À medida que avança para a puberdade, as relações de pares continuam a crescer em importância e complexidade. Há uma preparação para estilos de relacionamento na adolescência, com padrões especiais na relação de pares do mesmo sexo e do sexo oposto. Aumenta a capacidade para relacionamentos de longo termo, com a integração relaxada de familiares, professor, pares e um melhor amigo. Possibilidade de uma relação especial com o adulto do mesmo sexo como modelo e menor reatividade às flutuações de pares no final dos 10 anos.

Bibliografia:

Cohen, L. & Waite-Stupiansky, S. (Eds,2017). Theories of early childhood education: Developmental, Behaviorist and Critical.  New York: Routledge.
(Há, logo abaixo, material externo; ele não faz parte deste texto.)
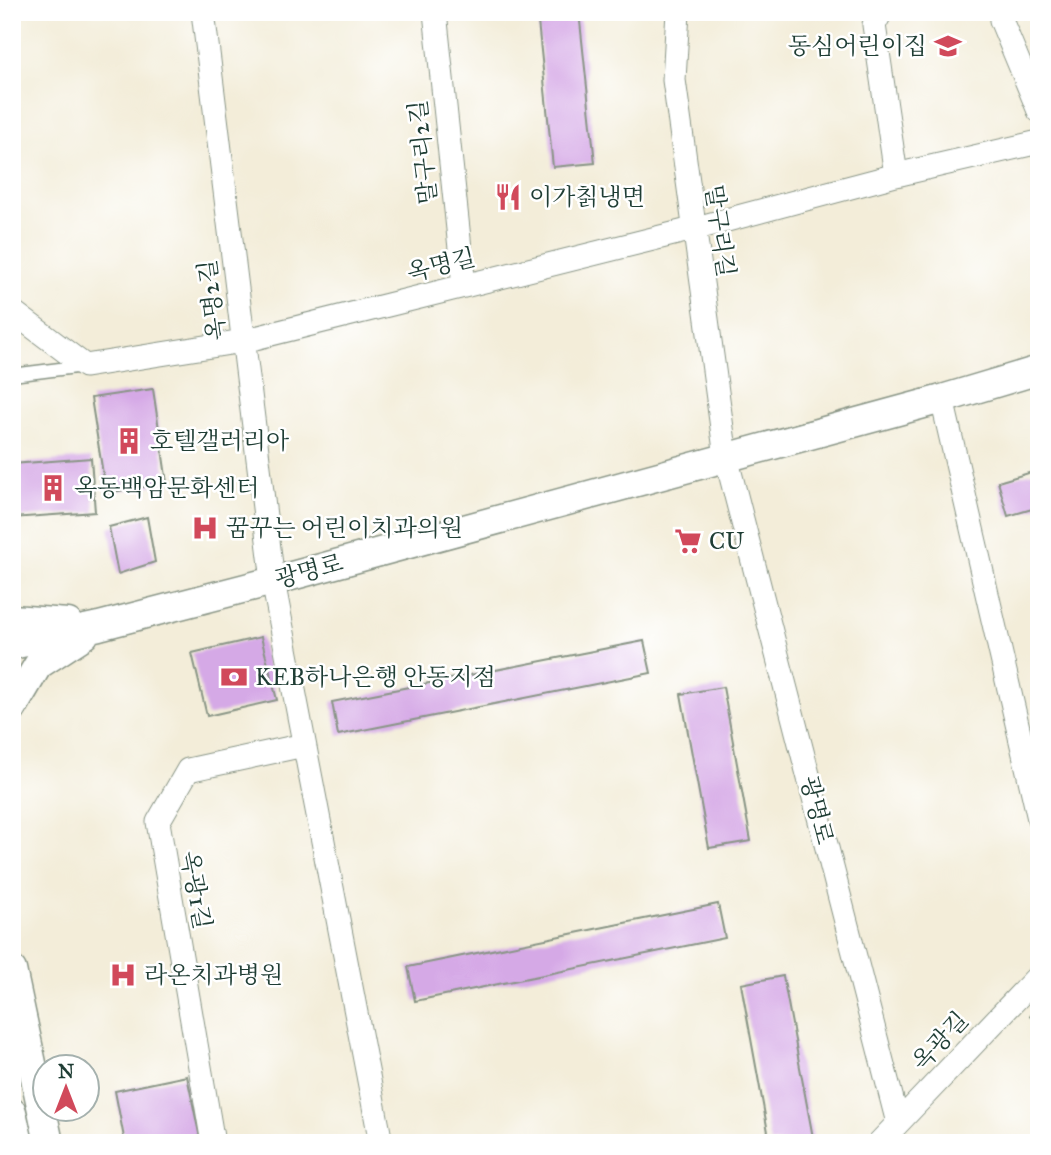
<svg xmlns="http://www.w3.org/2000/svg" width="1051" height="1155" viewBox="0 0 1051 1155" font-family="'IM FELL Great Primer','Noto Serif KR',serif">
  <rect width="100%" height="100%" fill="#fff"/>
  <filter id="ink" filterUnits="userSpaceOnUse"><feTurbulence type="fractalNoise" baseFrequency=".0143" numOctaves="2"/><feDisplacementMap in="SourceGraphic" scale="14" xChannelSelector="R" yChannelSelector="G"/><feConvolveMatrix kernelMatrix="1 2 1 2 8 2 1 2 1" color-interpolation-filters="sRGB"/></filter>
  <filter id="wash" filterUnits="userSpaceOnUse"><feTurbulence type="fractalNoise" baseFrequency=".00686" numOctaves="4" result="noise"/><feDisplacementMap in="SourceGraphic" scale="28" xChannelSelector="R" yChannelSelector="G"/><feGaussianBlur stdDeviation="1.57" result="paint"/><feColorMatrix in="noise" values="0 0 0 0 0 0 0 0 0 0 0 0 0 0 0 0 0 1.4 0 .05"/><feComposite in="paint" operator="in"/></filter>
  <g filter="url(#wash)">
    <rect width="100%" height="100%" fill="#f3edd9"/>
    <g id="blocks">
      <path fill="#d5a9e6" d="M537,12h42l16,151 -42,4z
        M153,389l14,94 -61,10 -15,-95z
        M91,458l4,54 -83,6v-54z
        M1039,470v37l-31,9 -10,-34z
        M147,517l8,45 -37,12 -9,-47z
        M261,637l16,63 -70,16 -15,-63z
        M644,641l7,32 -313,62 -6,-33z
        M723,687l28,154 -42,7 -28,-154z
        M718,904l7,34 -310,63 -7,-34z
        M783,976l31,167h-44l-29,-159z
        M187,1076l14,67h-76l-10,-52z"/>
    </g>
  </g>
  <g filter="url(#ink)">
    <use href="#blocks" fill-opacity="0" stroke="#899586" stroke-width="2"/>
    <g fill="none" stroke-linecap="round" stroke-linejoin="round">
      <defs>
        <path id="service" d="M12,375l72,-9"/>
        <path id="minor" d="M203,12l70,569 108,562
          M435,12l29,274
          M678,12l-4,68 52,377 172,666
          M881,12l-7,13 22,150
          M1005,12l-4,8 38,91
          M12,311l73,55 158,-25 450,-112 203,-54 143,-33
          M942,399l97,420
          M213,1143l-55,-321 30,-52 116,-25
          M879,1143l160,-168"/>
        <path id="tertiary" d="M12,619l56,4
          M12,645l87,-19 174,-45 669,-182 97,-29
          M12,709l26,-44 46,-30
          M12,970l37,173
          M12,1112l7,31"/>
      </defs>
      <use href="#service" stroke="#899586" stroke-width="15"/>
      <use href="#minor" stroke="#899586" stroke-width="25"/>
      <use href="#tertiary" stroke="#899586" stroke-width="31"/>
      <path stroke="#899586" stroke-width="4.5" stroke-dasharray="5 5" stroke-linecap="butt" d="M1030,1015l9,6"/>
      <use href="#service" stroke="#fff" stroke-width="12"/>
      <use href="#minor" stroke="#fff" stroke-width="23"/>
      <use href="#tertiary" stroke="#fff" stroke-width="28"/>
    </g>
  </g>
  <defs>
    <symbol id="school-bare" viewBox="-9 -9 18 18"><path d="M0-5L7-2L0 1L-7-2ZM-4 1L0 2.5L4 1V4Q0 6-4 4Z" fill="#d1495b" stroke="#fff" stroke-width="2.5" paint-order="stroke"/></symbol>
    <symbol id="restaurant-bare" viewBox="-9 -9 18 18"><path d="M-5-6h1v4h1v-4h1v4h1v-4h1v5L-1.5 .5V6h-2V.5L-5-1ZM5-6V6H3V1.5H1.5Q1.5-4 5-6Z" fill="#d1495b" stroke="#fff" stroke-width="2.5" paint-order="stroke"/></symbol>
    <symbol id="building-bare" viewBox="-9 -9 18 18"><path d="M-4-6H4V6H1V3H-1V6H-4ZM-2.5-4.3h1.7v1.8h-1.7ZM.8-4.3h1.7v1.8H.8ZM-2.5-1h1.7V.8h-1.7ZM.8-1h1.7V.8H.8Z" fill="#d1495b" stroke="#fff" stroke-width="2.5" paint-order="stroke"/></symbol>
    <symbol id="hospital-bare" viewBox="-9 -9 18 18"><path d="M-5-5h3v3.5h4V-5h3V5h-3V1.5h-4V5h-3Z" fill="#d1495b" stroke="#fff" stroke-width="2.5" paint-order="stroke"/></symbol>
    <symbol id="supermarket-bare" viewBox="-9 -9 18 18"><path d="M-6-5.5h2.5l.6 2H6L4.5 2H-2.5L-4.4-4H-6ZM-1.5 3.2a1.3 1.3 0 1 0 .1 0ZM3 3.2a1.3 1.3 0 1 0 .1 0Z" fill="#d1495b" stroke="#fff" stroke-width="2.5" paint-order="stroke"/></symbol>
    <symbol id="bank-bare" viewBox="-9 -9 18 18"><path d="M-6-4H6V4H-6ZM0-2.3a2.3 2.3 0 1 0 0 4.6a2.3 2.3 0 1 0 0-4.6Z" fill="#d1495b" stroke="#fff" stroke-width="2.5" paint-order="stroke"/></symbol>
  </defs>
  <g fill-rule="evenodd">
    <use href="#school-bare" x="929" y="27" width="38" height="38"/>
    <use href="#restaurant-bare" x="489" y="178" width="38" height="38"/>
    <use href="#building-bare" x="110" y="422" width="38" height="38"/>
    <use href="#building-bare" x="34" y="469" width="38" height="38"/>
    <use href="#hospital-bare" x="186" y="509" width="38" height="38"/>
    <use href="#supermarket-bare" x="669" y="522" width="38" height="38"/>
    <use href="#bank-bare" x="215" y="658" width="38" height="38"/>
    <use href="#hospital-bare" x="104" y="956" width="38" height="38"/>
  </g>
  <g text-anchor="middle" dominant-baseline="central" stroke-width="5" stroke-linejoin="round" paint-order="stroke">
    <g font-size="24" fill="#1f3d34" stroke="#fff" text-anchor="start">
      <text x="927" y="46" text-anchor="end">동심어린이집</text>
      <text x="529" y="197">이가칡냉면</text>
      <text x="150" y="441">호텔갤러리아</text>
      <text x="74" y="488">옥동백암문화센터</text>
      <text x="226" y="528">꿈꾸는 어린이치과의원</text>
      <text x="709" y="541">CU</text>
      <text x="255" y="677">KEB하나은행 안동지점</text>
      <text x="144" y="975">라온치과병원</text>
    </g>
    <g font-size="24" fill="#1f3d34" stroke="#fff">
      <text transform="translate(423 152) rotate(-96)">말구리2길</text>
      <text transform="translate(720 231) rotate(82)">말구리길</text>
      <text transform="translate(441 265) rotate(-14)">옥명길</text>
      <text transform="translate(212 300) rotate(-97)">옥명2길</text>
      <text transform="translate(309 571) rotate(-15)">광명로</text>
      <text transform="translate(817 810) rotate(76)">광명로</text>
      <text transform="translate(196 890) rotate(80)">옥광1길</text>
      <text transform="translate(940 1041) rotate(-47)">옥광길</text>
    </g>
  </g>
  <rect width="1051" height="1155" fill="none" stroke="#fff" stroke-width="42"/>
  <g transform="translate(66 1088)"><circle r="33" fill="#ffffff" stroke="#a5b1ae" stroke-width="2"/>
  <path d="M0-5L12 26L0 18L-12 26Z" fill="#d1495b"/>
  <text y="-10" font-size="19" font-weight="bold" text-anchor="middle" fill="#1f3d34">N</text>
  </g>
</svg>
Erikson, E. (1963). Childhood and society. 2nd ed. New York/London: W.W. Norton & Company Inc.

Lingiardi, V. & McWilliams, N. (Eds, 2017). Psychodynamic Diagnostic Manual: PDM-2. 2nd ed.  New York/London: The Guilford Press.

Piaget, J. (1976). La formation du symbole chez l'enfant. 6ª ed. Neuchâtel-Paris: Delachaux et Nietlé Editeurs.